Bugün yeni zirveler deneyen bu güç; zalimlikleri ve acımazlıklarıyla, yeni doğan Ayşelerden, 80 yaşındaki dedelere kadar her yaş gurubuna adeta, ’soykırım’ uygularcasına muamelede bulunuluyor.
Değişen bir şey yok.
Baksanıza, ülkede Adalet sözünü hatırlatan, ne bir yargıç var, ne de yürekli Akil bir insan kalmadı.
Amerikalı senatörler, Erdoğan rejimine adaleti hatırlatıyor.
Bu utanç yetmez mi?
Senato’daki 100 senatörden 54’ü imzaladı mektubu.

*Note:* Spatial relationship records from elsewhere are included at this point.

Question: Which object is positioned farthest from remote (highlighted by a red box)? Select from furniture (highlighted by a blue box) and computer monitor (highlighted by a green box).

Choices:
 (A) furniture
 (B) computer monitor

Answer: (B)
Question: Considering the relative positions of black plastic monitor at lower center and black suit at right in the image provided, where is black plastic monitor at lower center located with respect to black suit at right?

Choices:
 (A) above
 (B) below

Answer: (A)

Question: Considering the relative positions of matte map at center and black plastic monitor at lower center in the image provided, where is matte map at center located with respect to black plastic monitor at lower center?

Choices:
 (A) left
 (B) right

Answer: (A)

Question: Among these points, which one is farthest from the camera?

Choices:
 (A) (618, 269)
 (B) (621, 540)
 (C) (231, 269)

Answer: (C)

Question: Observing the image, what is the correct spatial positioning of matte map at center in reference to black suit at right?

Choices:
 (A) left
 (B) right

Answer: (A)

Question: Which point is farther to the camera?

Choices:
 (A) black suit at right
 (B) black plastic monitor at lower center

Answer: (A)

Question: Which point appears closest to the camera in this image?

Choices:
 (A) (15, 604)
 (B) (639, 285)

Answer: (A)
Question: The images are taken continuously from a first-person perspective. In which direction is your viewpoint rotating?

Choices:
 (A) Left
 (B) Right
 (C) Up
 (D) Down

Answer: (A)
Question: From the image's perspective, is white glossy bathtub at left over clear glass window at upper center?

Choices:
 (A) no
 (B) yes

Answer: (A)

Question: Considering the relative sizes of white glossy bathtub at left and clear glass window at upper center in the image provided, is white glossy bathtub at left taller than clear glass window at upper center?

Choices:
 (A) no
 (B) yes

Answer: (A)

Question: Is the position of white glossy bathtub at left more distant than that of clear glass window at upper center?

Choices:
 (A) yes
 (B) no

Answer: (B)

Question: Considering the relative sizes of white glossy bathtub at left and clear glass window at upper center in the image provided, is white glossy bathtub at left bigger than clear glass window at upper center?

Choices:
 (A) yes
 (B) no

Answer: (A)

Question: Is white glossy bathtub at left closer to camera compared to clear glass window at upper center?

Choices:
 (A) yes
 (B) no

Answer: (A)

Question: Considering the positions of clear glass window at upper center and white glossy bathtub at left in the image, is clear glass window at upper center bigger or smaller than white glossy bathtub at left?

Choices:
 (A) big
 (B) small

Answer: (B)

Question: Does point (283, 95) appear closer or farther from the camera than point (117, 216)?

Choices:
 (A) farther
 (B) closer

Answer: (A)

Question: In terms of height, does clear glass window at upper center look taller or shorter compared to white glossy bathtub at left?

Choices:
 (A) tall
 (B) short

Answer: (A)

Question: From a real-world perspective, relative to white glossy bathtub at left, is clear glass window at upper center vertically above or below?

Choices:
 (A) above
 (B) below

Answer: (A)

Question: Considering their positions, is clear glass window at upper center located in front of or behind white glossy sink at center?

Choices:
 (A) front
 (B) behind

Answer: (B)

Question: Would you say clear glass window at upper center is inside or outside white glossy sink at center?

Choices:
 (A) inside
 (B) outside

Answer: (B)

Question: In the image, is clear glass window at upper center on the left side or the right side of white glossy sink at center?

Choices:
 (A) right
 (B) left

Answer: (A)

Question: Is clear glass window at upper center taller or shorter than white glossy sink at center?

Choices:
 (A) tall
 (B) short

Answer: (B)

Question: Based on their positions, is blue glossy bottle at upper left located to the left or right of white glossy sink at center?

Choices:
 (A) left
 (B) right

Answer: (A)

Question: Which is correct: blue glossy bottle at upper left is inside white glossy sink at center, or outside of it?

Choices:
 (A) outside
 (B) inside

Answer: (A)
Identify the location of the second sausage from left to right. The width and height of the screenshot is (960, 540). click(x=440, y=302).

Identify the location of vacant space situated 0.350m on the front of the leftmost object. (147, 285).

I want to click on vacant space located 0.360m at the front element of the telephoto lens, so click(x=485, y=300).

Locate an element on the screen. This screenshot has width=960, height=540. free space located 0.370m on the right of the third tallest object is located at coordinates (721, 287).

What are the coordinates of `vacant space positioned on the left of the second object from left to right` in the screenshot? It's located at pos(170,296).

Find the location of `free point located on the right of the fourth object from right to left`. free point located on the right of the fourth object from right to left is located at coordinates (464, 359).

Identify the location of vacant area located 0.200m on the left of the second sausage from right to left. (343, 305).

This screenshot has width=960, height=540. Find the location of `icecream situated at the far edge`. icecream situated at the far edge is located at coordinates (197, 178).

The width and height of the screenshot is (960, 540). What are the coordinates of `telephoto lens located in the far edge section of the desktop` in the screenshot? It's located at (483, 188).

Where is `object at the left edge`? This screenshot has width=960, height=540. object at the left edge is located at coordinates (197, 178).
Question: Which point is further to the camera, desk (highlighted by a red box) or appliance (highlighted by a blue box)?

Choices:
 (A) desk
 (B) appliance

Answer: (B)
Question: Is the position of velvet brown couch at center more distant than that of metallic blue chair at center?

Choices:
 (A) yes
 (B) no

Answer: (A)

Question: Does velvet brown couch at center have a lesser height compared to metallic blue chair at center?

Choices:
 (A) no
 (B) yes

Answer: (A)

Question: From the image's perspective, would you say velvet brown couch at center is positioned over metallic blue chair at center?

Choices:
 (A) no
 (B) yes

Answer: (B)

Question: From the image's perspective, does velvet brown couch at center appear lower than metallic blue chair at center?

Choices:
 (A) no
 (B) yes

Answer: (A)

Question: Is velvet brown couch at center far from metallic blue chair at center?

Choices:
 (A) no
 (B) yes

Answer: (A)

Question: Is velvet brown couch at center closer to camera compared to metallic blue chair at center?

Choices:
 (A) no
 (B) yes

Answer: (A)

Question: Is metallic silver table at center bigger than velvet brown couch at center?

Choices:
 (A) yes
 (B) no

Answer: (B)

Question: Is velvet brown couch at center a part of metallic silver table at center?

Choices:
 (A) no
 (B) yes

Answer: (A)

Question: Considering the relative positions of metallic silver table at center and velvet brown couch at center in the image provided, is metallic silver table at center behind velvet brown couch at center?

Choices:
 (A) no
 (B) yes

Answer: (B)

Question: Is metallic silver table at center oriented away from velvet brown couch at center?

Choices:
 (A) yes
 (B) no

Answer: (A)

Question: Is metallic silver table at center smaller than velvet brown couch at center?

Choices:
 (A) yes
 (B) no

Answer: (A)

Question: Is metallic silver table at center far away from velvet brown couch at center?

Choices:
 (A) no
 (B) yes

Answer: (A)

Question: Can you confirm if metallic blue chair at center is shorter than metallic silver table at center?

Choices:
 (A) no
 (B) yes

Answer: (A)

Ülkenin, bağımsız hâkimlerden kurtarıldığını, yerine partizan yargıçları atadığını belirtiyor Amerikalı senatörler.
“Özgür olmayan ülke” klasmanındaki diktatör rejiminin sona erdirilmesini istiyorlar.
Türkiye’nin, Çin’den sonra en çok gazeteci hapseden ülke olduğuna dikkat çekiyorlar.
Biden’a ‘Başkanlık adaylığı sırasında demokrasiyi teşvik etme’ ve ‘Dünya çapında yükselen otoriterlik dalgasıyla mücadele etme’ sözü verdiğini hatırlatıyorlar.
Bu ‘rahatsız edici sicilin’ düzeltmesi için baskı yapılmasını talep ediyorlar.
Daha senatörlerin mektubunun mürekkebi kurumadan, bir kez daha adaleti hatırlatıyor Amerikalılar.
ABD Dışişleri Bakanlığı bu defa diploması sopasıyla…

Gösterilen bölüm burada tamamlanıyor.